監視されていること
今日は、ふと気づいたことを少しだけ書いてみます。
前にもどこかで書いた気がするんですが、最近あらためて「監視カメラ、多くない?」と思うんですよね。
福岡市に住んでいるんですが、電柱を見上げると本当にあちこちにカメラが付いています。
市が計画的に設置しているという記事を読んだことがありますが、それにしても増えました。
人通りの多い交差点はもちろん、住宅街にも普通にある。
500mほど歩いただけで3台見つけた時は、さすがに「こんなに?」と驚きました。
写真もいろいろ撮ったんですが、ここに貼りまくっても仕方ないのでやめておきます(笑)

防犯なのは分かるけれど…
もちろん目的は「防犯」です。
最近は奇妙な事件も多いので、カメラがあれば安心だという気持ちも分かります。
実際、事件が起きると「防犯カメラがあれば…」と多くの人が思うはずですし、私もそうです。

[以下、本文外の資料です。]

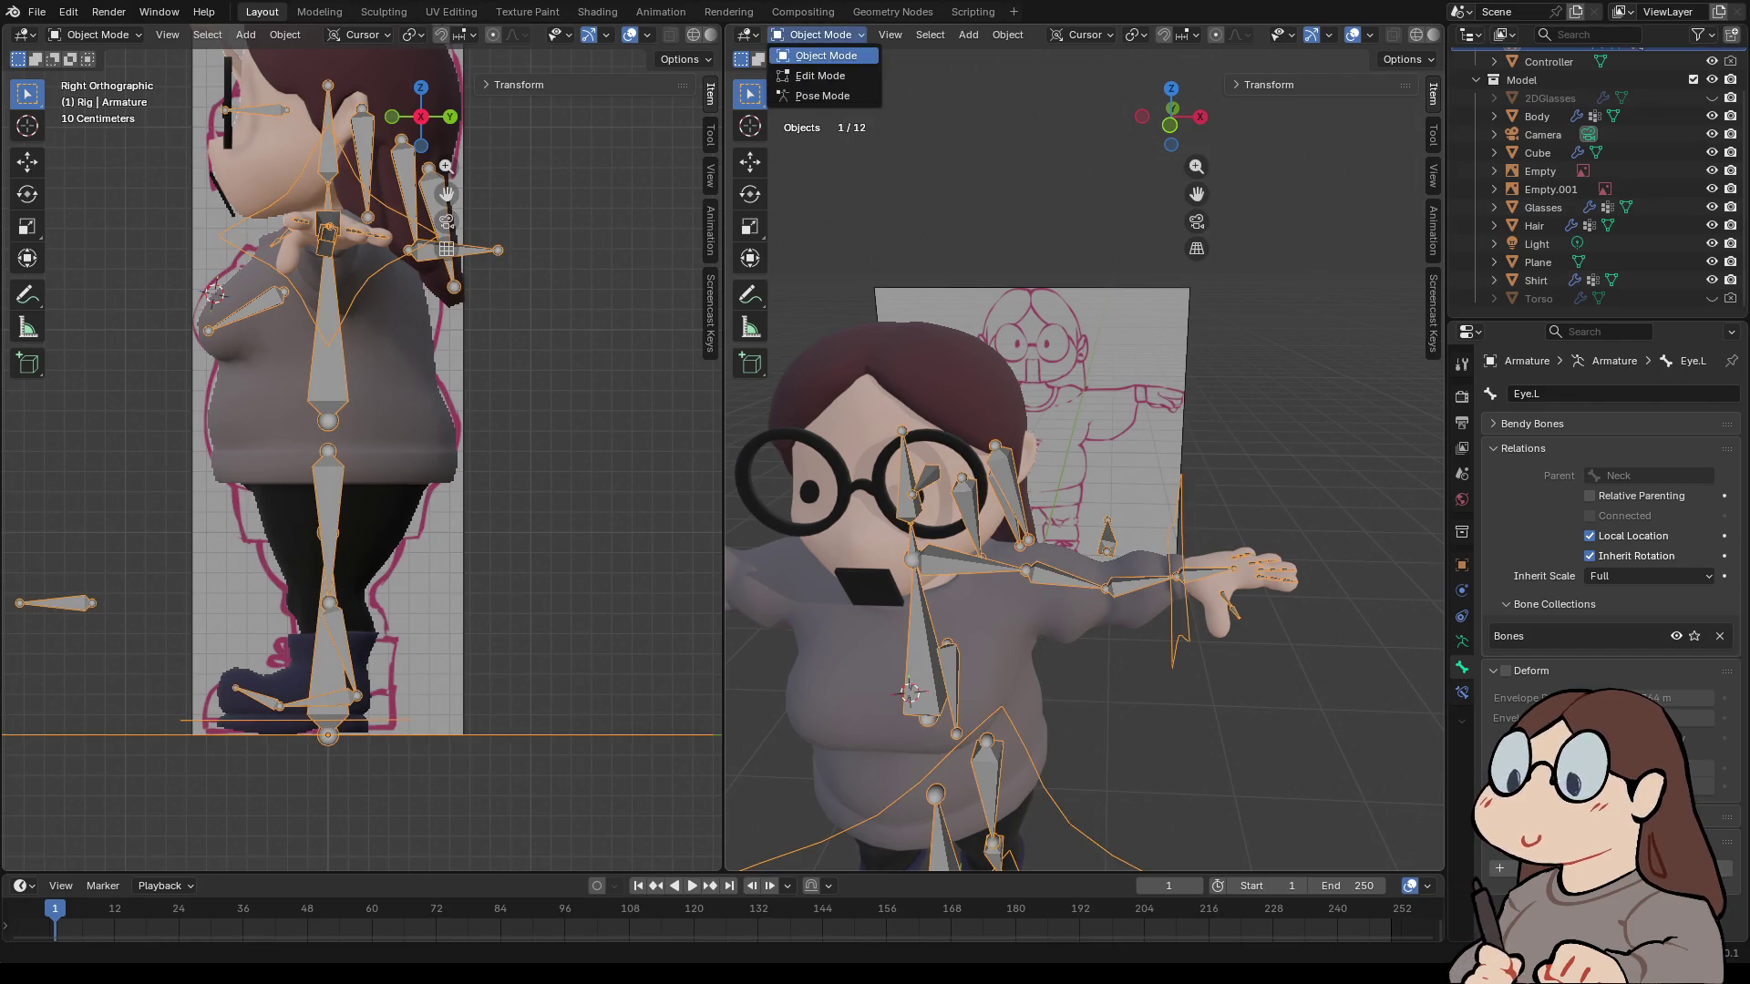
{"action": "left_click", "coordinate": [818, 34]}
{"action": "left_click", "coordinate": [822, 96]}
{"action": "left_click", "coordinate": [1176, 576]}
- Move the Hand.IK.L control to raise the left arm, then select the thumb bone
{"action": "key", "text": "g"}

ただ、ふと立ち止まって考えると、ちょっと違和感があるんですよね。
閑静な住宅街にまでこれだけの数があるということ。
“防犯カメラ”と言えば聞こえはいいけれど、言い換えれば“監視カメラ”。
つまり、街中で常に誰かに見られているということになります。
監視社会が抱える2つの危険
ここからは完全に私の考えですが、監視社会には大きく2つの危険があると思っています。
①「見えない誰か」による抑圧
昔読んだ本に、刑務所での実験の話がありました。
刑務官が姿を見せて監視するより、姿を見せずに監視した方が囚人の行動が強く統制されたというものです。
つまり、人間は「見えない誰かに見られている」という感覚があると、自分の行動を無意識に規制してしまう。
自我が阻害され、アイデンティティが薄れていく。
これ、街中の監視カメラにも当てはまると思うんです。
そして同じことは、子どもを常にスマホで撮影している親にも言えるのではないでしょうか。
年中カメラが目の前にある環境で育つことが、脳科学や心理学的に良いわけがない。
アイデンティティの形成に悪影響があるのは、誰が考えても分かると思います。
②「映像・写真ありき」の社会になる危険
もうひとつは、世の中が映像や写真を“絶対的な証拠”として扱うようになることです。
本来は参考データにすぎなかったものが、すべてのエビデンスになってしまう。
しかも今は生成AIで映像も写真も簡単に偽造できる時代です。
そんな中で「映像があるから真実」と扱われるのは、かなり危険だと思うんですよね。
もし自分が行ってもいない場所の映像が“証拠”として扱われたら?
「映像があるからあなたがやった」と言われたら?
考えるだけでゾッとします。
それでも流れは止められないから
とはいえ、この流れはもう止められないでしょう。
だからこそ、私たちは「巻き込まれないようにする」しかないのかもしれません。
監視カメラが増え続ける街を歩きながら、そんなことを考えた一日でした。